Kazanan takımı tebrik etmekle başlamak bu maç için en doğru şey olur.Çok dikkatliydi Ordu,konsantrasyonları tavan durumdaydı. Maça net hazırlanmışlardı.Takım olarak çok güçlüler fiziken şu an ligin ilk üçü içindelerdir.İyi bir savunma anlayışları var,savunmayı takım olarak yapıyorlar.Bugün iki kanat oyuncusu da beklere iyi yardım etti.Sadece hücuma çıkmak için beklemediler.Diğer Anadolu takımları işte bunu yapamadığı için büyüyemiyorlar.Tabi burada Ordu'nun ileride ki forvet 3'lüsü de herkeste yok o da ayrı bir mevzu.Bir savunma takımı için ileride bulduklarını atacak bir forvet hattı var.Savunma için tek söylenecek handikap çok kalenin önünde o hattı kuruyorlar.Bugün Burak atamadı ama bir gün gelir başkası atar.Onun dışında Cuper takımını çok iyi  tanımış,sahip olduğu oyuncuların profilini çok iyi çıkarmış.Oyunu bugün hiç geniş alana yayılmadan oynadı Ordu,eğer oynansaydı İbrahim Kaş zor anlar yaşayacak isimlerin başında geliyordu.Aynı zamanda karşı takımı da iyi analiz etmiş onu ayırıyorum.

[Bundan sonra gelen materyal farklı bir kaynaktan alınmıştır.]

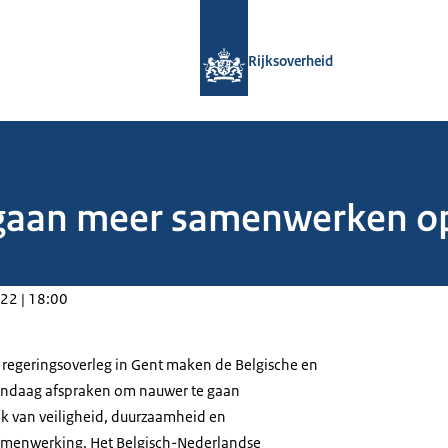
Naar de homepage van Rijksoverheid
Rijksoverheid
gaan meer samenwerken op 
22 | 18:00
 regeringsoverleg in Gent maken de Belgische en
andaag afspraken om nauwer te gaan
k van veiligheid, duurzaamheid en
amenwerking. Het Belgisch-Nederlandse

Galatasaray'a gelecek olursak maddeler halinde sıralamak istiyorum.

-Artık şu ucuz penaltı alma yollarını bırakalım.Eboue bunu çok yapmaya çalışıyor,sonra dönüşü gol oluyor.Cris orada hatalı ona aşağıda değinecez.
-Elmander neden çıktı anlamadım .Umut-Burak-Selçuk organizasyonu bu maçta işlemeyecekti zaten.Bu değişikliği başka hangi nedenle yaptı diye düşünüyorum kendi kendime.Evet biraz tempo geldi Umut girdikten sonra ama bence Elmander-Umut daha iyi olabilirdi.
-Cris fiziken çok kötü,ayrıca tahmin ettiğimden ağır yaş sanki fazla mı etkiliyor,umarım öyle olmaz kendini çabuk toparlar.İkinci gol  ağır oluşun  en büyük göstergesi.Hakan kanattan gene  sıfır yardımla oynadı ve o kanat gene patladı.Uğur Meleke maç önü yayında Cris,Hakan Balta,Amrabat 'dan olcak L bu maçı çok etkileyecek demişti doğru demiş.
-Melo,Melo,Melo desek yeterli olur anlayan anlar.
-Güven iyidir ama dozajı kaçınca sonuçlar biraz ağır olabiliyor.
-Hamit eğer sakatlanmasaydı oyun daha dengede gidebilirdi.Aydın girince takımın düzeni bozuldu.Zaten Aydın'da savunma mı hücum mu ikisinin arasında kaldı.

Beşiktaş maçından sonra da ders çıkarılmalı demiştim,bu maç yazılı öncesi son günler.Artık maç temposu giderek artacak dikkatli olmak gerek.